June 23rd, 2016 is now etched in the annals of history as the day the British withdrew from the European Union, or Brexit. A pandemonium of sorts ensued as the news spread far and wide and wrecked financial havoc for individuals and companies overnight. With this new found information many people and organizations are consumed with one thought… ‘What now?’ and re-evaluating planned investments for the remainder of this year.
Brexit will require businesses to put contingency plans into action – or to start scrambling to make those plans as many have adopted a wait and see approach. The uncertainty in the outcome of the upcoming US presidential election has added another layer of complexity to the volatility of the word economy.
For service providers, this has been a bad year. Businesses that were already less confident about growth this year due to slowing economies said that this has added fuel to the fire. It could take months for this to settle down and many small and medium businesses have already started re-tracing their steps from necessary risk protections to distribution and licensing agreements, everything needs to be reviewed again.

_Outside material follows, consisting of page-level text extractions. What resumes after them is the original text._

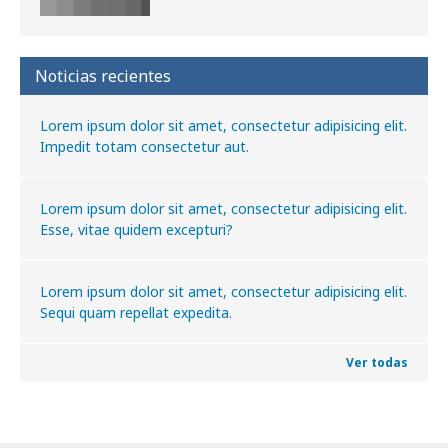
Noticias recientes
Lorem ipsum dolor sit amet, consectetur adipisicing elit.
Impedit totam consectetur aut.
Lorem ipsum dolor sit amet, consectetur adipisicing elit.
Esse, vitae quidem excepturi?
Lorem ipsum dolor sit amet, consectetur adipisicing elit.
Sequi quam repellat expedita.
Ver todas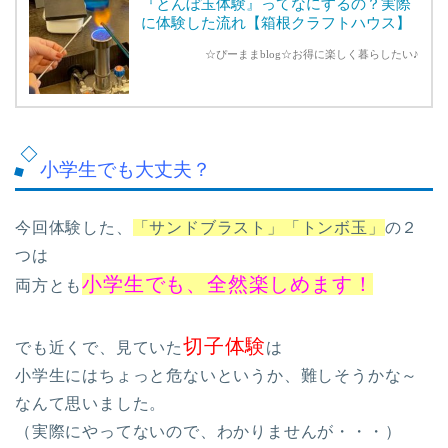
『とんぼ玉体験』ってなにするの？実際
に体験した流れ【箱根クラフトハウス】
☆ぴーままblog☆お得に楽しく暮らしたい♪
小学生でも大丈夫？
今回体験した、
「サンドブラスト」「トンボ玉」
の２
つは
小学生でも、全然楽しめます！
両方とも
切子体験
でも近くで、見ていた
は
小学生にはちょっと危ないというか、難しそうかな～
なんて思いました。
（実際にやってないので、わかりませんが・・・）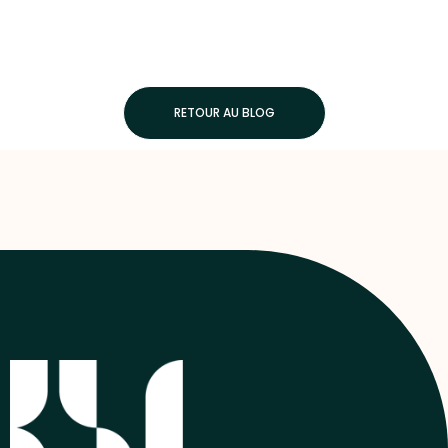
RETOUR AU BLOG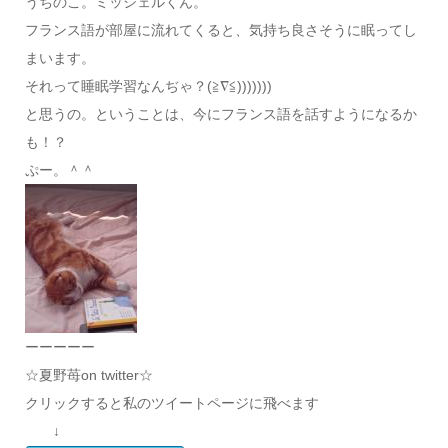
うちのこ。ミッシェルくん。
フランス語が部屋に流れてくると、気持ち良さそうに眠ってし
まいます。
それって睡眠学習なんぢゃ？(≧∇≦)))))))
と思うの。ということは、今にフランス語を話すようになるか
も！？
ぷー。＾＾
ーーーーー
☆夏野苺on twitter☆
クリックすると私のツイートページに飛べます
↓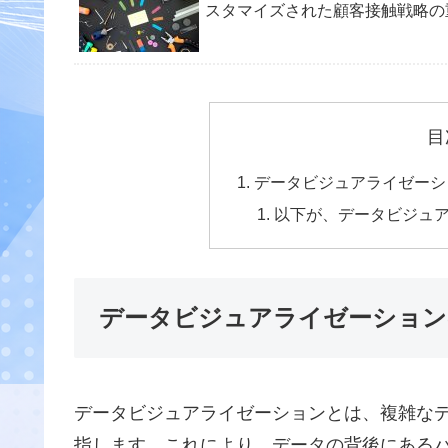
スタマイズされた顧客接触戦略の
目
データビジュアライゼーシ
以下が、データビジュ
データビジュアライゼーション
データビジュアライゼーションとは、複雑な
指します。これにより、データの背後にある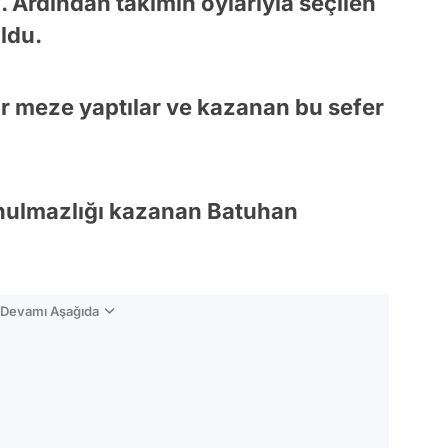
i. Ardından takımın oylarıyla seçilen
oldu.
r meze yaptılar ve kazanan bu sefer
unulmazlığı kazanan Batuhan
n Devamı Aşağıda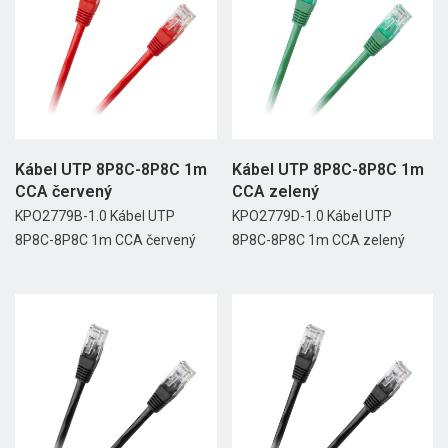
Kábel UTP 8P8C-8P8C 1m
Kábel UTP 8P8C-8P8C 1m
CCA červený
CCA zelený
KPO2779B-1.0 Kábel UTP
KPO2779D-1.0 Kábel UTP
8P8C-8P8C 1m CCA červený
8P8C-8P8C 1m CCA zelený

THIS is not all- Brexit’s impact will be both short and long term. Currency and stock market volatility, combined with political turmoil in the United states and low rates there will be near term implications.
Changing trade tariffs, customs duties on UK imports and goods, and increased UK deregulation will be avenues that need to be analyzed long term.
Immediate Impact . . .
If you run a British company that exports a lot to Europe, or manage a European bank with thousands of employees in London, nothing much changed with the results. Britain is a member of the European Union today, and will be one tomorrow. With Article 50 being triggered the UK will have 2 years to negotiate its withdrawal. 2018 will witness severed ties and the new policies come to effect. As of now the EU law still stands in the UK but Britain has lost its right to be a part of the decision making.
The immediate effects of “Brexit” will flow through financial markets. The real-time verdict by millions of people can be seen as as they put quite a chunk of money at stake on the worth of something over the indefinite future. Economic shifts are a slow and steady affair, financial shifts however come into effect with the blink of an eye. It happened overnight as the results got out, the British stock market declined by 3.2 percent the very same day, which isn’t too much of a concern for the corporates as their profits won’t be hampered by much in the near future.
The problem however starts getting bigger once you peek into the bond and currency markets. The 7.6 percent drop in the British pound against the dollar is a seismic move — major currency pairs just don’t do that. This is move is 21 times the average daily move in the dollar-pound exchange rate of 0.35 percent, which has been the same since 2012.
Inflation for the British consumers is on the horizon with a rally in the British government bonds (and consequently lower interest rates), as imported goods become more expensive.
As the months pass, the economic consequences of Brexit become less about financial market disruptions and more about real economic activity. Hiring people or making capital investments will be a choice many businesses will have to face in Britain.
Uncertainty lurks in the future as the question hangs in the air, what will a post -E.U. Britain actually look like? After invoking Article 50 of the Lisbon Treaty, which isn’t exactly a detailed road map for extricating a country from a complex set of interconnections affecting every facet of economic life, with just a handful of 261 words. Years will be spent in negotiations to come to agreeable terms with.
Britain will get through the immediate financial turbulence and a possible recession just fine. The question for its future is which of two options British leaders now choose. They can maintain the status quo and remain a major international business center (while ignoring the impulse that led voters to choose “leave” in the first place). Or they can become a smaller, more isolated island that is a less important cog in the global economy — but at least one that honors its voters’ wishes.
How does On- Demand space get hit?
On demand economy and how it spins depends majorly on the deal that the UK now negotiates with the rest of the EU. In short term there may be a decline in investment in Britain, a boost in exports will be seen caused by the falling pound.
Long term, a great deal of investment is forecasted because of the UK’s access to the single market of over 500 million people across the EU and the European Free Trade Association (EFTA). Many countries will be after a slice of that cake, and so the deal the UK does with the EU is all important.
That is why many believe the UK will have to stay part of the single market, and no country has managed to do that without allowing for free immigration from the rest of the EU. Functionalities in the on demand space won’t be under the hammer as UK will be lush with opportunities and will serve as a thriving ground for start ups thus in turn leading to more on demand activity. The American market will be strong with the dollar at a high. The on demand space might just ride the Brexit wave and make the most of it.
On a side note.. the meme world had a field day.